About this exercise:
Reproduce the passage of the essay below on whether work is a curse or a blessing, starting with "How could work" and going on through "with frustrating consequences.".

Extract:
-- Opening Marker --
Is Work a Curse or a Blessing

Is Work a Curse or a Blessing?

Ava PenningtonBy Ava Pennington4 Minutes

“It’s all Adam and Eve’s fault. If they hadn’t sinned in the Garden, we wouldn’t be in this mess.”

I confess, this was my perspective for many years. And I’m not alone. A common perspective on work is that it’s punishment. Punishment laid on humanity because Adam and Eve disobeyed God. People who believe this point to Genesis 3:17-19 as proof:

“To Adam he said, ‘Because you listened to your wife and ate fruit from the tree . . . “Cursed is the ground because of you; through painful toil you will eat food from it all the days of your life. It will produce thorns and thistles for you, and you will eat the plants of the field. By the sweat of your brow you will eat your food until you return to the ground, since from it you were taken; for dust you are and to dust you will return” (NIV).

But what if I told you work is holy? So holy that God called the act of creation work? Consider Genesis 2:2 (NIV), “By the seventh day God had finished the work he had been doing; so on the seventh day he rested from all his work.”

How could work be a curse if it is something God did? The short answer is that it’s not. God worked for six days, creating a universe with the breath of His word. A holy work with a holy result.

So what about Adam’s curse? After Adam and Eve’s sin, God cursed the ground Adam would till and plant and cultivate. But this curse did not create work. Adam had already been assigned work in his perfect world before sin entered (Genesis 2:15). Rather, the work, once a pleasure, would be painful labor with frustrating consequences.
-- Closing Marker --
Supplied material:
-- Opening Marker --
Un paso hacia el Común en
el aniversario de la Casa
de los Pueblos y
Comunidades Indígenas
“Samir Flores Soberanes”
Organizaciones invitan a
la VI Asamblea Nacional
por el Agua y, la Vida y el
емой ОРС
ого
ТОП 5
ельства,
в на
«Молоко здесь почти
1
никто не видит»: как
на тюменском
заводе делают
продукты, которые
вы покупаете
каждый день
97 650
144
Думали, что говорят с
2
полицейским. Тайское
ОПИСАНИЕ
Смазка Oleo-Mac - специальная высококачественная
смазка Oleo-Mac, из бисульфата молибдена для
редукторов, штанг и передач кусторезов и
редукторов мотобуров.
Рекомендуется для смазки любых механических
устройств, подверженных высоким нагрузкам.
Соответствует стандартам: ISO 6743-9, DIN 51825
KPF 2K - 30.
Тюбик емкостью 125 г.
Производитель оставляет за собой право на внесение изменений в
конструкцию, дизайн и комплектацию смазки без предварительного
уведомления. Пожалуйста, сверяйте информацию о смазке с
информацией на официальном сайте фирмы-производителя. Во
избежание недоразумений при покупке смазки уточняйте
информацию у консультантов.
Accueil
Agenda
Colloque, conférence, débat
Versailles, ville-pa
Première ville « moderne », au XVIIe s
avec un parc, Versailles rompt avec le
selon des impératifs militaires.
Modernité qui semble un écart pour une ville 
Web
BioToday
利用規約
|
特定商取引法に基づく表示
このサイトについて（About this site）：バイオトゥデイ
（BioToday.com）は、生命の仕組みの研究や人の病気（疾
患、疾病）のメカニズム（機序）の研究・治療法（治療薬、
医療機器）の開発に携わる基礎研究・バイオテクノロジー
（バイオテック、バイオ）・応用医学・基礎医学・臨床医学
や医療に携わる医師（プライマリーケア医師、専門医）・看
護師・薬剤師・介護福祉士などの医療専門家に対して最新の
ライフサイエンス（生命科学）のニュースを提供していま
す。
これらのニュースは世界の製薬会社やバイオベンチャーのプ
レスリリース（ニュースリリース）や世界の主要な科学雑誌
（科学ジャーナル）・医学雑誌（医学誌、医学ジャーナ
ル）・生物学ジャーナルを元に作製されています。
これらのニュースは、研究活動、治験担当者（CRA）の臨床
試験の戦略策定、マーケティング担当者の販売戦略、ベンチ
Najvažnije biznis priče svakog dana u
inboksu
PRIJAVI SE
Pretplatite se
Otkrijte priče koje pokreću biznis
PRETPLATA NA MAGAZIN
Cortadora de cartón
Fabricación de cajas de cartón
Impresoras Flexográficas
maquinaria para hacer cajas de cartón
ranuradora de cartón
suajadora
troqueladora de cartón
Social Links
-- Closing Marker --
Your response:
How could work be a curse if it is something God did? The short answer is that it’s not. God worked for six days, creating a universe with the breath of His word. A holy work with a holy result.

So what about Adam’s curse? After Adam and Eve’s sin, God cursed the ground Adam would till and plant and cultivate. But this curse did not create work. Adam had already been assigned work in his perfect world before sin entered (Genesis 2:15). Rather, the work, once a pleasure, would be painful labor with frustrating consequences.